__Work instructions__. Copy out all the rows below, swapping each "scientific name" for "binomial name" and leaving everything else unchanged.

__Stored data__.
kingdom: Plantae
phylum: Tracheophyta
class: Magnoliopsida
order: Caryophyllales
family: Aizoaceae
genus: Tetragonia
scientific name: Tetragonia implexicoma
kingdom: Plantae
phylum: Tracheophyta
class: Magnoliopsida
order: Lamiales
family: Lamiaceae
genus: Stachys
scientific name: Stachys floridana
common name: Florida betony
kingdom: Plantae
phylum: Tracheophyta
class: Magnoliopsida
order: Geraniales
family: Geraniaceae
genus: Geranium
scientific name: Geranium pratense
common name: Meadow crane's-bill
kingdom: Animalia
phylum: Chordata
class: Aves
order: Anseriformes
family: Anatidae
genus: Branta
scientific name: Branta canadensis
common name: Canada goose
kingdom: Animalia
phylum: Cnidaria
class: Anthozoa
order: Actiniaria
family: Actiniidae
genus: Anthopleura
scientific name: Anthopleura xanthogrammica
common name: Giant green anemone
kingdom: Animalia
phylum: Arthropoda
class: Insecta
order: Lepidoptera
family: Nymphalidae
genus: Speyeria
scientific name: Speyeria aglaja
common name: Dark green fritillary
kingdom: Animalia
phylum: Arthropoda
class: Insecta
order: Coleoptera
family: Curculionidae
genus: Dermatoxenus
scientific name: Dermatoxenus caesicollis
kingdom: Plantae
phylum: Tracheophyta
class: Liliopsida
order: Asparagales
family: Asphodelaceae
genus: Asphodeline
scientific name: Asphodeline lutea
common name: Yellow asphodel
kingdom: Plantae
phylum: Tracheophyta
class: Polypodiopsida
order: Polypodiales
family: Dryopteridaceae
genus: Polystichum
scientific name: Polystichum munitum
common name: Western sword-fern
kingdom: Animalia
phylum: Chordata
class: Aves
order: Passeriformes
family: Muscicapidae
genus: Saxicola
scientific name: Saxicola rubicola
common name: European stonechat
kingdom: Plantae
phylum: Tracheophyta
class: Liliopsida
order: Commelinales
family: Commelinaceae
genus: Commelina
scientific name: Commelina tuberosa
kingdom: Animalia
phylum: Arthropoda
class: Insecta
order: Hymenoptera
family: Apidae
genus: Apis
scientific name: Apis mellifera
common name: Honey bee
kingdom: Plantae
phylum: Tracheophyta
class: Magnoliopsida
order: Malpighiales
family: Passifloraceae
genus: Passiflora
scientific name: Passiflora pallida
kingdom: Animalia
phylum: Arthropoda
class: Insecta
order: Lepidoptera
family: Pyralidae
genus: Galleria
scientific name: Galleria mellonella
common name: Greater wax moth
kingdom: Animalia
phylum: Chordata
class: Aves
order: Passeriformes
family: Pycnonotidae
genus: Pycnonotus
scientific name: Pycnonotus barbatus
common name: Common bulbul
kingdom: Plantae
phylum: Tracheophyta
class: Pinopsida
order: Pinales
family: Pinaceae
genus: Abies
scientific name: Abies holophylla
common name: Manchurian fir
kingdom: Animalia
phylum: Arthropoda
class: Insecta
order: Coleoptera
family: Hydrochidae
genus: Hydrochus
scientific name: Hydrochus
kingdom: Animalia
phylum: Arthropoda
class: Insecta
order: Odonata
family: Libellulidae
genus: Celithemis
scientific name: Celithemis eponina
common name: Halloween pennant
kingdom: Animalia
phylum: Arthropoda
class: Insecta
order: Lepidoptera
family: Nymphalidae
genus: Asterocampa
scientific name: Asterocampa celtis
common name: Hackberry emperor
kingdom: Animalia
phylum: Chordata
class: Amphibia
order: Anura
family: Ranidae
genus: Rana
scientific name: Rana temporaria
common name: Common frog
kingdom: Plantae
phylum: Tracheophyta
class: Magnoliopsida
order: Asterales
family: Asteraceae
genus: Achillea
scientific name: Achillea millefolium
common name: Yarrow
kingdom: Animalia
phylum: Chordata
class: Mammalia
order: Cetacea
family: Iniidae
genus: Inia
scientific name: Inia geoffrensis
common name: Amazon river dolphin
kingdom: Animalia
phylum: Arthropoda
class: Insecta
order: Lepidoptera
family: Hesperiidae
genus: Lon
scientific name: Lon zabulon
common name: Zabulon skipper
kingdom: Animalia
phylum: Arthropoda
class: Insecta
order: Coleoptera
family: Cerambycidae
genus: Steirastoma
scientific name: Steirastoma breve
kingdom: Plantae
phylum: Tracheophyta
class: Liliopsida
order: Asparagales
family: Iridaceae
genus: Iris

__Task solution__.
kingdom: Plantae
phylum: Tracheophyta
class: Magnoliopsida
order: Caryophyllales
family: Aizoaceae
genus: Tetragonia
binomial name: Tetragonia implexicoma
kingdom: Plantae
phylum: Tracheophyta
class: Magnoliopsida
order: Lamiales
family: Lamiaceae
genus: Stachys
binomial name: Stachys floridana
common name: Florida betony
kingdom: Plantae
phylum: Tracheophyta
class: Magnoliopsida
order: Geraniales
family: Geraniaceae
genus: Geranium
binomial name: Geranium pratense
common name: Meadow crane's-bill
kingdom: Animalia
phylum: Chordata
class: Aves
order: Anseriformes
family: Anatidae
genus: Branta
binomial name: Branta canadensis
common name: Canada goose
kingdom: Animalia
phylum: Cnidaria
class: Anthozoa
order: Actiniaria
family: Actiniidae
genus: Anthopleura
binomial name: Anthopleura xanthogrammica
common name: Giant green anemone
kingdom: Animalia
phylum: Arthropoda
class: Insecta
order: Lepidoptera
family: Nymphalidae
genus: Speyeria
binomial name: Speyeria aglaja
common name: Dark green fritillary
kingdom: Animalia
phylum: Arthropoda
class: Insecta
order: Coleoptera
family: Curculionidae
genus: Dermatoxenus
binomial name: Dermatoxenus caesicollis
kingdom: Plantae
phylum: Tracheophyta
class: Liliopsida
order: Asparagales
family: Asphodelaceae
genus: Asphodeline
binomial name: Asphodeline lutea
common name: Yellow asphodel
kingdom: Plantae
phylum: Tracheophyta
class: Polypodiopsida
order: Polypodiales
family: Dryopteridaceae
genus: Polystichum
binomial name: Polystichum munitum
common name: Western sword-fern
kingdom: Animalia
phylum: Chordata
class: Aves
order: Passeriformes
family: Muscicapidae
genus: Saxicola
binomial name: Saxicola rubicola
common name: European stonechat
kingdom: Plantae
phylum: Tracheophyta
class: Liliopsida
order: Commelinales
family: Commelinaceae
genus: Commelina
binomial name: Commelina tuberosa
kingdom: Animalia
phylum: Arthropoda
class: Insecta
order: Hymenoptera
family: Apidae
genus: Apis
binomial name: Apis mellifera
common name: Honey bee
kingdom: Plantae
phylum: Tracheophyta
class: Magnoliopsida
order: Malpighiales
family: Passifloraceae
genus: Passiflora
binomial name: Passiflora pallida
kingdom: Animalia
phylum: Arthropoda
class: Insecta
order: Lepidoptera
family: Pyralidae
genus: Galleria
binomial name: Galleria mellonella
common name: Greater wax moth
kingdom: Animalia
phylum: Chordata
class: Aves
order: Passeriformes
family: Pycnonotidae
genus: Pycnonotus
binomial name: Pycnonotus barbatus
common name: Common bulbul
kingdom: Plantae
phylum: Tracheophyta
class: Pinopsida
order: Pinales
family: Pinaceae
genus: Abies
binomial name: Abies holophylla
common name: Manchurian fir
kingdom: Animalia
phylum: Arthropoda
class: Insecta
order: Coleoptera
family: Hydrochidae
genus: Hydrochus
binomial name: Hydrochus
kingdom: Animalia
phylum: Arthropoda
class: Insecta
order: Odonata
family: Libellulidae
genus: Celithemis
binomial name: Celithemis eponina
common name: Halloween pennant
kingdom: Animalia
phylum: Arthropoda
class: Insecta
order: Lepidoptera
family: Nymphalidae
genus: Asterocampa
binomial name: Asterocampa celtis
common name: Hackberry emperor
kingdom: Animalia
phylum: Chordata
class: Amphibia
order: Anura
family: Ranidae
genus: Rana
binomial name: Rana temporaria
common name: Common frog
kingdom: Plantae
phylum: Tracheophyta
class: Magnoliopsida
order: Asterales
family: Asteraceae
genus: Achillea
binomial name: Achillea millefolium
common name: Yarrow
kingdom: Animalia
phylum: Chordata
class: Mammalia
order: Cetacea
family: Iniidae
genus: Inia
binomial name: Inia geoffrensis
common name: Amazon river dolphin
kingdom: Animalia
phylum: Arthropoda
class: Insecta
order: Lepidoptera
family: Hesperiidae
genus: Lon
binomial name: Lon zabulon
common name: Zabulon skipper
kingdom: Animalia
phylum: Arthropoda
class: Insecta
order: Coleoptera
family: Cerambycidae
genus: Steirastoma
binomial name: Steirastoma breve
kingdom: Plantae
phylum: Tracheophyta
class: Liliopsida
order: Asparagales
family: Iridaceae
genus: Iris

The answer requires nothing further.